Property Biz Canada
Alexandre Sieber CBRE's new managing director of Quebec operations
Property Biz Canada
Wed Jan 09 2013
CBRE is considering opening a Quebec City office this year as a way to increase its business in Quebec, says Alexandre Sieber, the firm’s new senior vice-president and senior managing director of its Quebec operations.
“Real estate is a very local business,” says Montreal-based Sieber, who joined CBRE last October. “If you want to really not only serve your existing customers or be reactive in terms of some of the incoming leads that you have, if you want to work a specific market, you need to have a presence there.”
Sieber notes that while CBRE does not currently have a formal presence in Quebec City, it does a lot of business in the city. “Most of our customers have a Quebec presence so our team of 30 plus brokers service Quebec remotely.”
No matter what happens in Quebec City, CBRE is looking at expanding its sales and support staff in its downtown Montreal and suburban St. Laurent offices , on the heels of what he says was a record year for the company in Quebec. The company currently has about 150 employees in Quebec divided among the advisory business run by Sieber and its global services team.
“My mandate is to focus on growth. We’ve been having a tremendous ride in Montreal for the past decade, but in the past two years, there’s been tremendous growth.”
Sieber strives to beat real estate business cycle
While real estate is a cyclical business, Sieber hopes to build a model that sees the company sustaining a certain level of growth per year rather than having cyclical growth. The goal is “to be able to counter some of the cycles in real estate and be a more consistent business.”
Prior to joining CBRE, Sieber was in New York City for three years as managing director of General Electric’s Global Investment Management division. Before that, he was in Montreal for nine year’s with GE’s real estate arm.
“I just felt it was time to change the culture and focus and start something new,” Sieber says of the decision to join CBRE. As well, “I was very impressed by the quality of the team here, the quality of the management both in Toronto and New York and the entrepreneurial culture.”
Personal reasons also entered the picture – his wife works in Montreal. “I was basically shuttling from Sunday evening to Friday evening,” between Montreal and New York, which was difficult.
Sieber is entering a Montreal market that he sees as solid. He anticipates 2013 as being similar to 2012, with vacancy rates for downtown Class A office space falling from 6.2% last year to 6% this year. Vacancy rates for suburban office space are forecast to fall from 11.8% to 11.1%, while the overall vacancy rate is pegged to decline from 8.3% to 7.9%.

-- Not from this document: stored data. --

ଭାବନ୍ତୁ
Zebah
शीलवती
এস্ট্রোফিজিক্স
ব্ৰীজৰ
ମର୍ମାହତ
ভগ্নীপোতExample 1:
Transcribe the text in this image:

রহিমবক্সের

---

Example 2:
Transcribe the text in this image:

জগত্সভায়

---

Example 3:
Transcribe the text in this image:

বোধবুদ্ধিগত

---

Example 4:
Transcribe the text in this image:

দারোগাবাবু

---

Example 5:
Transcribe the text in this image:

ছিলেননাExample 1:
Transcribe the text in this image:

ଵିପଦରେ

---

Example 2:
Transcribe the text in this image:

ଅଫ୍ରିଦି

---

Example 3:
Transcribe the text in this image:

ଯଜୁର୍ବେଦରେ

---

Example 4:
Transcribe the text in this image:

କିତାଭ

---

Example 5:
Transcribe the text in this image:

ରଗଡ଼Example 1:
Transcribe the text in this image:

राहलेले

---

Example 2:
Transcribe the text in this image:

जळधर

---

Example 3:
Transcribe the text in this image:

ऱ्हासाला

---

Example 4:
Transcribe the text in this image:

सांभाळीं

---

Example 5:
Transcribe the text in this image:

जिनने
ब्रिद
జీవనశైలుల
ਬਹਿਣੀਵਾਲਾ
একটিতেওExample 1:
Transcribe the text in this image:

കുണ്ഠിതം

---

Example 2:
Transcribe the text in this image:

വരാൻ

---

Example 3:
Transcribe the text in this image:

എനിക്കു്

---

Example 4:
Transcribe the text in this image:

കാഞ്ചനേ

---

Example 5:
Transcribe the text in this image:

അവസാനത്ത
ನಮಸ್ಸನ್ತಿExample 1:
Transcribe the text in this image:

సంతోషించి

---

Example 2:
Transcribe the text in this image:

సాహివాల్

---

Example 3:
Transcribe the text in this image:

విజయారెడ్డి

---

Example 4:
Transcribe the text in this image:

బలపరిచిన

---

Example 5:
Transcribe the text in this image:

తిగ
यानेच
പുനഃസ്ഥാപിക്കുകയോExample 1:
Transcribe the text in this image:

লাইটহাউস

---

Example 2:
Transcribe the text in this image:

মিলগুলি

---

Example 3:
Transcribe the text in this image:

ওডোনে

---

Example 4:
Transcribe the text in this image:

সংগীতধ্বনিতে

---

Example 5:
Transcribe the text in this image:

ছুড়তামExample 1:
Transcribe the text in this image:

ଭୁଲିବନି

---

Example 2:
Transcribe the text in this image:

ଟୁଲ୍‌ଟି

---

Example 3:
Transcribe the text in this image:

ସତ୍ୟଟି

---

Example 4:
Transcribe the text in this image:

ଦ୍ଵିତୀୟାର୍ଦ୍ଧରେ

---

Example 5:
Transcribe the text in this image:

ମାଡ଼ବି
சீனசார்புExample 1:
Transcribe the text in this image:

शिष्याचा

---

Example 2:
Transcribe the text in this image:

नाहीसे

Low interest rates and stock market volatility are among the reasons real estate will remain solid, Sieber says, adding that CBRE does not foresee any national events that will change the real estate environment in 2013. However, “we’re not immune to any big shocks we could have internationally in terms of macro-economics.”
CBRE is forecasting 1.5 to 1.8% GDP growth for Montreal this year, “which is not stellar, but better than many places in the world.”

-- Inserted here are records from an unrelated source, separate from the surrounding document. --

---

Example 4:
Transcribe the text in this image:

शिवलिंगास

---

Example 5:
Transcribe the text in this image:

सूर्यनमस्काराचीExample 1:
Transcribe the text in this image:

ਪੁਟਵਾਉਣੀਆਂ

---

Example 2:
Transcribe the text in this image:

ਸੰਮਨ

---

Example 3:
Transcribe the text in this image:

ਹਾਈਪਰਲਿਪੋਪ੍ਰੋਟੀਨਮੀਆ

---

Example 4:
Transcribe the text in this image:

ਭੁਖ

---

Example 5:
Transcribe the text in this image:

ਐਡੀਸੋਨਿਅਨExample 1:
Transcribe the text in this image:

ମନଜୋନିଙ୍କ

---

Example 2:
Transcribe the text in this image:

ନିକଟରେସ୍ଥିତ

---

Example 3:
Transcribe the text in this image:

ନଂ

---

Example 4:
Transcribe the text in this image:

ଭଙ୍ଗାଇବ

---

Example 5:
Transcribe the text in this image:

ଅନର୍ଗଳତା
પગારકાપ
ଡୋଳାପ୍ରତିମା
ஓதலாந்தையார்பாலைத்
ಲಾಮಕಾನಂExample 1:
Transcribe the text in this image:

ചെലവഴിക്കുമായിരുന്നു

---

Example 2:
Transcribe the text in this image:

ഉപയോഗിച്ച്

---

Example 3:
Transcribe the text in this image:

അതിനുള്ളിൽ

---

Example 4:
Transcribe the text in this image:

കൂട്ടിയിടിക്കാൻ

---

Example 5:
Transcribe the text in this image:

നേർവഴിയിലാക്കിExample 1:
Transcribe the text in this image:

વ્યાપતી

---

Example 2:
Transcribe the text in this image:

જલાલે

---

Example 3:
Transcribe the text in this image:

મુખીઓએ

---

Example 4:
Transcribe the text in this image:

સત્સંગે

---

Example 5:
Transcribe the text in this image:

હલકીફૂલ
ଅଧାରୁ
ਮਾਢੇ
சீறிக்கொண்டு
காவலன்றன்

The company sees Montreal and Vancouver as the only two major markets in the country that will see decreases in the availability of industrial space, with rates in Montreal forecast to fall from 8.2% to 7.8%.
Most Montreal condo owners live in them
Although many condominium towers are being built in Montreal, contrary to some North American markets, most are being sold to people who plan to live in them rather than to investors. An aging population, high numbers of singles and people moving back from the suburbs, are among the reasons that demand is still high.

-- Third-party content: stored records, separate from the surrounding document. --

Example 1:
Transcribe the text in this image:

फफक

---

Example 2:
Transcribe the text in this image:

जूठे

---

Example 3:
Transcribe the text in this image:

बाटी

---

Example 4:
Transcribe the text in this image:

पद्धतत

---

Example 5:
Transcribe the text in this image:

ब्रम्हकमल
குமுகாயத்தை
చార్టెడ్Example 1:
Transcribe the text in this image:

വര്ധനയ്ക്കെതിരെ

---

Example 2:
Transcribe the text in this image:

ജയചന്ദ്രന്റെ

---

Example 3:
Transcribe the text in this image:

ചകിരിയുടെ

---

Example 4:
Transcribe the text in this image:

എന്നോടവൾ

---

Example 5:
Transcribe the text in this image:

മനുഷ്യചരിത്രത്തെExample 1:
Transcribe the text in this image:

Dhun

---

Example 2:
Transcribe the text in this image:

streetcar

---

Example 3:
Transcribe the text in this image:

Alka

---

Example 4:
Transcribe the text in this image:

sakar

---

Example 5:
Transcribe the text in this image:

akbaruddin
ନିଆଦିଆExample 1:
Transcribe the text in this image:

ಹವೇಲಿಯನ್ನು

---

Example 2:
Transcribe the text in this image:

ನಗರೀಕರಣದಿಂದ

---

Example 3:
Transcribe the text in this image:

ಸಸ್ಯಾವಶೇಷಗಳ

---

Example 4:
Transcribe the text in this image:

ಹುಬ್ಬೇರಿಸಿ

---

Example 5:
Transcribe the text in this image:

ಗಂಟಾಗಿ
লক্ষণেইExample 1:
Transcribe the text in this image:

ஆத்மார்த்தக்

Sieber sees as positive the renewed interest in repairing and rebuilding Montreal’s infrastructure and the long-awaited recent opening of Highway 30 – which serves as a ring-road that bypasses Montreal. Signs like these make investors want to at least stabilize and grow their businesses, he says.
He says concerns were raised when the minority Parti Québécois government sent mixed messages to the business community about tax increases after gaining power last September. However, that situation has largely been resolved, with the government backing down from plans to increase taxes. Sieber warns that Quebec has reached a peak level in how much it can tax individuals and still compete globally.
Judging by conversations he’s had with investors from around the world, there are no changes to their investment plans because the PQ is in power. “As long as we maintain a healthy investor environment, investors will continue to consider Montreal as an attractive place to invest money and to grow business.”
Sieber considers the cranes now dotting the Montreal skyline as “a renaissance for Montreal. We haven’t seen that many cranes for many years, which is promising. Montreal is a good place to be right now. It’s reviving a little bit.”